* [Brief A]:
Say whether each statement below agrees with the court opinion that follows. Answer yes or no, and quote the deciding words of the court opinion exactly.
(i) The costs award for counsel's air fare came to $386.
(ii) The appeal was heard by the Second District.
(iii) A rehearing was granted.

388 So. 2d 1260 | Fla. Dist. Ct. App. | 1980

388 So. 2d 1260 (1980)

SUNSHINE KITCHENS, INC., Appellant,
v.
Joel MALLIN, Mark Kay, American Home Assurance Company, Gulf Insurance Company and Lawrence Suslow, Appellees.

Nos. 79-969, 79-1735.

District Court of Appeal of Florida, Third District.

September 16, 1980.
Rehearing Denied November 5, 1980.

Bailey & Dawes and Guy B. Bailey, Jr., Miami, for appellant.

Wicker, Smith, Blomqvist, Davant, Tutan, O'Hara & McCoy and Richard A. Sherman, Fowler, White, Burnett, Hurley, Banick & Strickroot and Michael J. Cappucio, Carey, Dwyer, Cole, Selwood & Bernard and Steven R. Berger, Miami, for appellees.

Before HENDRY, HUBBART and DANIEL S. PEARSON, JJ.

PER CURIAM.

The final summary judgment under review is affirmed upon a holding that there are no triable claims on this record for legal malpractice and other related actions because (a) the sole genuine issue of material fact argued by the plaintiff in the court below [namely, whether the defendants obtained a self-amortizing lease for the plaintiff as requested] was not raised by the plaintiff's operative complaint as amended, was not sought to be raised by any proposed amendments to said complaint, and was, in our view, immaterial based on this record in that the claimed variance regarding the lease was insubstantial and, in any event, led to no consequential injury to the plaintiff, and (b) the balance of the issues of fact now asserted as genuine and material by the plaintiff upon this appeal were not raised in its operative complaint as amended, were not argued in the court below and, indeed, were abandoned by implication at the hearing on the motions for summary judgment below, and were, in our view, immaterial based on this record in that the acts now claimed to be malpractice, breach of contract, and fraud were, in part, known to and approved by the plaintiff and, in any event, led to no consequential injury to the plaintiff. Weiner v. Moreno, 271 So. 2d 217 (Fla.3d DCA 1973).

The order awarding $386 in costs for air fare for counsel to attend depositions in reversed and the cause is remanded to the trial court with directions to vacate such cost order upon a holding that such air fare expenses are not taxable costs. Butler v. Borowsky, 120 So. 2d 656, 660 (Fla.3d DCA 1960).

* [Brief B]: In the listing below, recast everything from the line that contains "left ankle: (554, 434, 33)" down to the end of the listing as a Markdown table. Include both ends, leave out blank lines, and use the columns Row (a running number) and Line (the line itself).

* [Listed entries]:
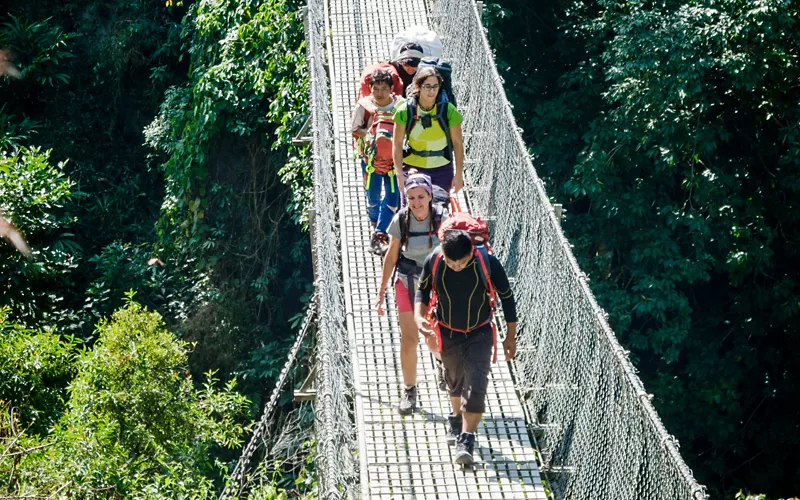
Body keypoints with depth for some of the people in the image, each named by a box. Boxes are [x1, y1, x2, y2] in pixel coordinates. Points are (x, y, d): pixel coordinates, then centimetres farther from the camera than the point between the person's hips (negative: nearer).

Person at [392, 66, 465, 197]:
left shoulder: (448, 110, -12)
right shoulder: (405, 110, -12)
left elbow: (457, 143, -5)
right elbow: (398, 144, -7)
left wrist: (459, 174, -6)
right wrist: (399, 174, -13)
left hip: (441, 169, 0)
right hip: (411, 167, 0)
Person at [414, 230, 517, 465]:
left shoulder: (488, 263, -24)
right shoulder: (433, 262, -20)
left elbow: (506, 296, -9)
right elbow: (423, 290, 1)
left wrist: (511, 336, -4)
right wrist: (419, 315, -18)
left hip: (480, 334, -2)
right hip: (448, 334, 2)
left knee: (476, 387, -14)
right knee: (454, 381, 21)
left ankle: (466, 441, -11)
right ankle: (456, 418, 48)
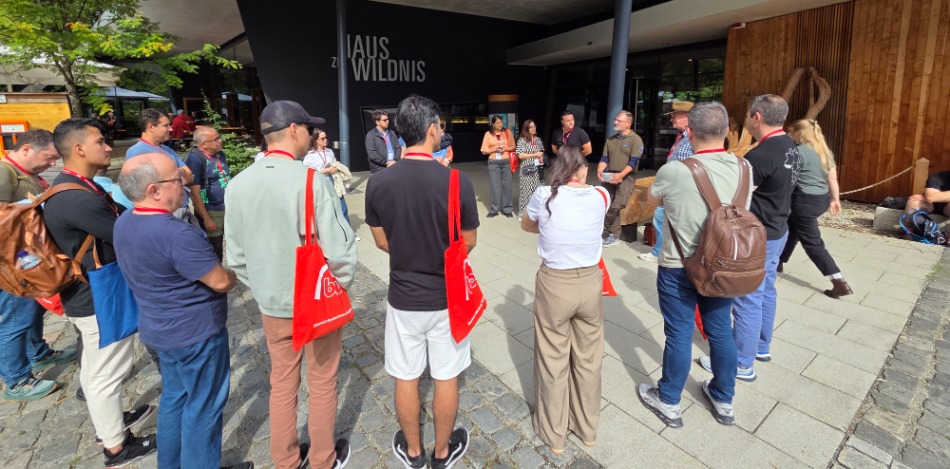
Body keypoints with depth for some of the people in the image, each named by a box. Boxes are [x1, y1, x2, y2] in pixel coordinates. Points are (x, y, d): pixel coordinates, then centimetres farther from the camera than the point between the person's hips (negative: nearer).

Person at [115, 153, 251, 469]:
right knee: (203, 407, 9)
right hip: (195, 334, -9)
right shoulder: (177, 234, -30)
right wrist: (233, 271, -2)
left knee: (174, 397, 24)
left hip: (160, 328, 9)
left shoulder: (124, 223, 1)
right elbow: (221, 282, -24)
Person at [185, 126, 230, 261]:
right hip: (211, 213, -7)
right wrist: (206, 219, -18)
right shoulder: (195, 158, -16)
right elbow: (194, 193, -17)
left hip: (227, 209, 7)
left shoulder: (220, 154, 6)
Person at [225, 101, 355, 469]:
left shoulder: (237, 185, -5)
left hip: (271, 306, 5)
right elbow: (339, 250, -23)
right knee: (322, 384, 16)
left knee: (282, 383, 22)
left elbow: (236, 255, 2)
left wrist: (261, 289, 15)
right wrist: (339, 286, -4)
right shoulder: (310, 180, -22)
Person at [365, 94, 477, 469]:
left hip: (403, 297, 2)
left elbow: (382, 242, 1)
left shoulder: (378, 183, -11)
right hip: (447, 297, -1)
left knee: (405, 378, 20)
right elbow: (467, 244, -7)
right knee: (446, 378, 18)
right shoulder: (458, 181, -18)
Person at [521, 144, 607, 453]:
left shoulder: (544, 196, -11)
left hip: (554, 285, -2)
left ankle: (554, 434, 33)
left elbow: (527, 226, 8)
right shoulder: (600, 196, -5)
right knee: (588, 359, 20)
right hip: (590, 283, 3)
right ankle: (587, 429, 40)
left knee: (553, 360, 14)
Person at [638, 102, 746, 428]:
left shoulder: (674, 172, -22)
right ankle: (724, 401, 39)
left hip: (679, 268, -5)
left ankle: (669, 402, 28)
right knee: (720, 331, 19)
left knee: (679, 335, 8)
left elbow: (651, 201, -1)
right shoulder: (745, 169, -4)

* [Output A]:
(i) Yes: "The order awarding $386 in costs for air fare for counsel to attend depositions"
(ii) No: "District Court of Appeal of Florida, Third District."
(iii) No: "Rehearing Denied November 5, 1980."

* [Output B]:
| Row | Line |
|---|---|
| 1 | left ankle: (554, 434, 33) |
| 2 | left elbow: (527, 226, 8) |
| 3 | right shoulder: (600, 196, -5) |
| 4 | right knee: (588, 359, 20) |
| 5 | right hip: (590, 283, 3) |
| 6 | right ankle: (587, 429, 40) |
| 7 | left knee: (553, 360, 14) |
| 8 | Person at [638, 102, 746, 428]: |
| 9 | left shoulder: (674, 172, -22) |
| 10 | right ankle: (724, 401, 39) |
| 11 | left hip: (679, 268, -5) |
| 12 | left ankle: (669, 402, 28) |
| 13 | right knee: (720, 331, 19) |
| 14 | left knee: (679, 335, 8) |
| 15 | left elbow: (651, 201, -1) |
| 16 | right shoulder: (745, 169, -4) |